Este año las fiestas han sido tan estupendas como en años anteriores y creo que todos los participantes hemos disfrutado a tope. El día de la bajada como siempre, lenta pero muy entretenida. Creo que es un día que no hay que perderse bajo ningún concepto; los disfraces, las risas, la música, el público, hasta el buen tiempo acompañó.
La novedad de los herri kirolak ha sido el tobogán preparado en el muelle aprovechando la nueva ducha. Los más txikis se lo pasaron en grande, quizá el año que viene haya que mejorar el diseño para evitar algún que otro rasponazo, pero la idea es genial: hay una lona en la cuesta, los chavales se suben a un flotador, se acciona la ducha y la chavalada cae por la rampa hasta ser frenados por varios sacos de paja. Oso ondo!
El marmitako es otro día ejemplar, el Puerto estaba abarrotado, pero a mi me hizo mucha ilusión el marmitako de los vecinos que lo disfrutaban y preparaban en la entrada de su casa, eso si que es REAL, está bien que los de fuera del Puerto vayan a las campas o a la explanada, pero es muy chulo ver, como se puede apreciar en la foto, a los vecinos con los calderos en las puertas de sus viviendas.
El punto negro de este año fueron los pesados de la furgoneta blanca que se ve en la foto. Los vecinos aguantamos perfectamente el ruido de la fiesta, son nuestras fiestas y sabemos que hasta cierta hora el ruido ha de existir! pero hay un momento de la noche en que la fiesta termina, e igual que sucedió el año pasado (ese año fué un coche rojo), este ha sido una furgoneta blanca que accionó su equipo musical , su bareto ilegal y le dió al bacalao más estridente hasta las nueve y media de la mañana.

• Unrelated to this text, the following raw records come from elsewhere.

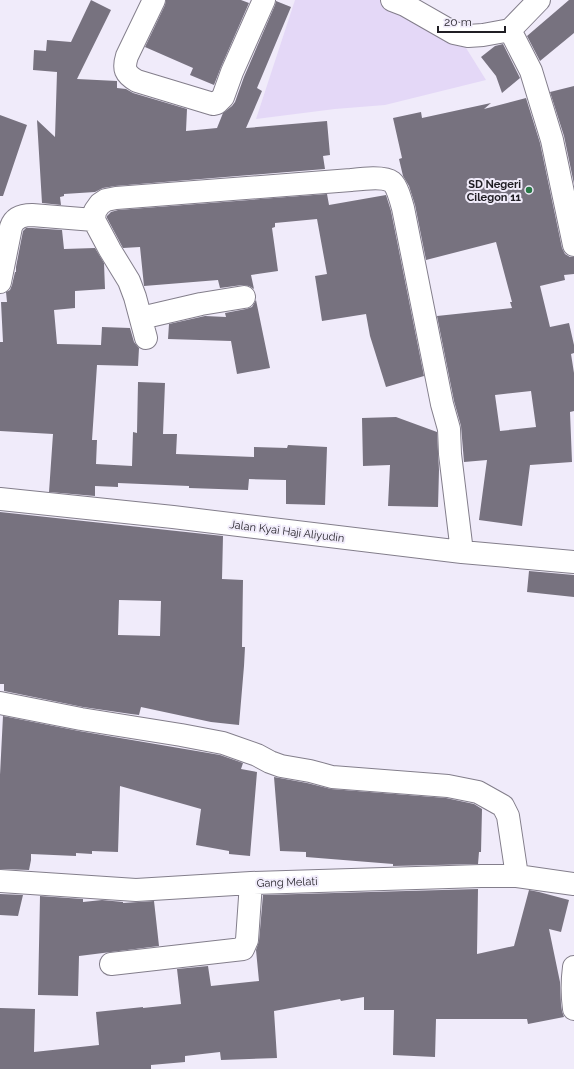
<svg xmlns="http://www.w3.org/2000/svg" width="574" height="1069" font-family="Raleway,sans-serif">
<rect width="100%" height="100%" fill="#f0ebfa"/>
<path fill="#e4d8f7" d="M295 0H397L448 19 486 80 385 105 335 109 256 119Z"/>
<path fill="#77727f" fill-rule="evenodd" d="M91 0 111 10 77 79 117 81V88L126 89 133 93 187 109 186 131 217 128 223 113 232 106 235 102 244 77 275 5 276 1 291 7 257 88 262 91 246 128 327 121 330 155 323 156 325 169 115 186 103 188 95 192 64 194V196L60 197 61 205 42 203 37 120 55 137 57 72 33 70 34 50 46 51 47 40 71 42Z
M166 0H241L249 3 221 67 214 85 190 75 193 68 145 47 165 5Z
M569 0H574V33L540 61 527 36Z
M503 44 520 78 502 93 496 76 481 57 495 46Z
M574 86V184L564 136 550 92Z
M526 98 540 143 562 248 565 254 570 257H574V274L564 275 565 280 540 286 550 327 569 323 574 345V353L571 354 574 373V411L570 412 572 462 530 465 522 526 479 520 487 460 464 462 461 426 454 401 437 316 512 308 510 302H512L496 242 426 260 415 205 409 186 403 176 399 159 402 158 393 118 421 112 422 118 491 103 484 109ZM531 391 536 427 500 431 495 395Z
M0 115 27 125 3 196H0Z
M327 194 329 205 386 195 391 211 424 376 386 387 370 336 366 314 322 321 315 276 327 274 317 219 275 223V227L272 228 278 271 251 275 254 289 249 286 242 285 220 288 218 280 144 286 140 247 123 248 107 218V216L111 212 118 210Z
M26 228H32L62 230 64 249 95 248 104 263 105 289 75 291V308L54 310 57 344 101 345 102 327 130 328 134 342 139 348 138 366 97 365 92 440H97L96 464 132 466 133 432 137 433 138 382 165 383 163 434H177L176 454 254 457V447L287 448 288 445 327 447 325 505 286 504V480L249 479 248 490 189 488V486L118 483V487L95 486V496L49 492 53 434 0 431V342H3L1 302H7L6 292 10 290 12 285 15 272H16V267L23 231Z
M256 300 270 368 237 374 231 341 168 339 169 324 205 316 226 317 225 313 246 309 252 307Z
M396 417 437 432 439 470 438 507 388 506 390 465 363 466 362 418Z
M0 512 223 536 222 579 243 580 242 647H245L244 666 239 725 211 722 141 707 139 715 131 714 83 707 4 691V684H0ZM119 600 161 601 160 636 118 635Z
M529 571 574 575V597L527 592Z
M3 716 79 731 220 755 243 763 241 769 257 772 250 856 229 854V851L196 845 201 809 120 786 118 852 92 851V854L76 853V856L31 854V860L29 870 0 869V775Z
M274 777 307 783 331 789 446 798 474 804 482 809 481 852H479L478 864 393 866V864L306 857V852L280 851Z
M478 889 477 954 514 946 529 890 539 892 569 900 561 932 549 929 560 982 561 1005 562 1011 564 1017 528 1024 527 1019H436L435 1057 393 1055 394 1010H364V997L341 1001 340 999 274 1011 277 1058 221 1060 220 1052 185 1056V1062L151 1065V1069H0V1008L35 1009 34 1052 99 1045 96 1012 143 1007V1008L181 1004 177 969 208 966 211 986 259 981 256 950 259 941 263 895Z
M0 894 23 895 18 916 0 915Z
M40 896 83 899V902L102 900 123 902V903L154 901 159 946 79 956 78 996 38 995Z"/>
<g fill="none" stroke-linecap="round" stroke-linejoin="round">
<g stroke="#837e8b" stroke-width="24">
<path id="street" d="M154 0 127 56C123 69 125 74 137 81L213 104 217 103 223 97 232 72 264 0
M392 0 405 5 454 33 468 36 483 35 510 30 539 0
M510 30 531 71 552 140 574 245
M0 282 11 227C14 218 22 215 32 215L94 220
M141 318 201 304 244 297
M146 338 135 297 129 281 110 250 94 220 95 211 100 204 106 200 116 198 351 180C360 179 384 176 392 182 397 186 401 201 403 208L442 404 449 429 450 454 462 552
M0 499 173 517 462 552 574 562
M0 703 81 719 181 735 223 743 257 755 270 762 281 766 310 771 332 777 448 786 478 792 503 806 508 816 517 876
M0 881 136 890 251 883 481 876H517L574 884
M111 964 243 949 247 940 251 883
M574 967C572 982 572 994 574 1009"/>
</g>
<use href="#street" stroke="#fff" stroke-width="22"/>
</g>
<circle fill="#2b7948" stroke="#f0ebfa" stroke-width="1.5" cx="529" cy="190" r="4"/>
<g text-anchor="middle" stroke-width="4" stroke-linejoin="round" paint-order="stroke">
<g font-size="11" font-weight="bold" fill="#201e24" stroke="#f0ebfa" text-anchor="end">
<text x="521" y="188">SD Negeri<tspan x="521" dy="13">Cilegon 11</tspan></text>
</g>
<g font-size="11" fill="#201e24" stroke="#f0ebfa">
<text transform="translate(287 531) rotate(7)" y="4">Jalan Kyai Haji Aliyudin</text>
<text transform="translate(287 882) rotate(-2)" y="4">Gang Melati</text>
</g>
</g>
<path d="M438 26v6h67v-6" fill="none" stroke="#201e24" stroke-width="2"/>
<text x="444" y="26" font-size="12" fill="#201e24" stroke="#f0ebfa" stroke-width="3" paint-order="stroke">20 m</text>
</svg>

Según me comentó un policia municipal fueron decenas los vecinos que llamaron para protestar, pero tienen ordenes (lo entiendo) de no entrar en el recinto festivo para evitar disturbios, por lo que esperaron a que saliese del lugar para tomar nota de su actuación, no se qué habrá pasado ni quienes eran ni como entraron el recinto, según la policia para entrar es necesario un pase y sospechaban que alguien de la comisión de fiestas les cedió uno, pero ya os digo que yo no se nada. La foto la tomé a las nueve de la mañana tras una noche de no dormir por la bakalada impresentable de estos chavales.
Y para termnar este montaje fotográfico de uno de lo momentos más queridos de las fiestas, las alzadas. Cientos de personas acompañando a los chicos y chicas que se animaron a participar mientras otro grupo de jovenes se dedicaba a la dura labor de tirar de la cuerda. Eskerrik asko.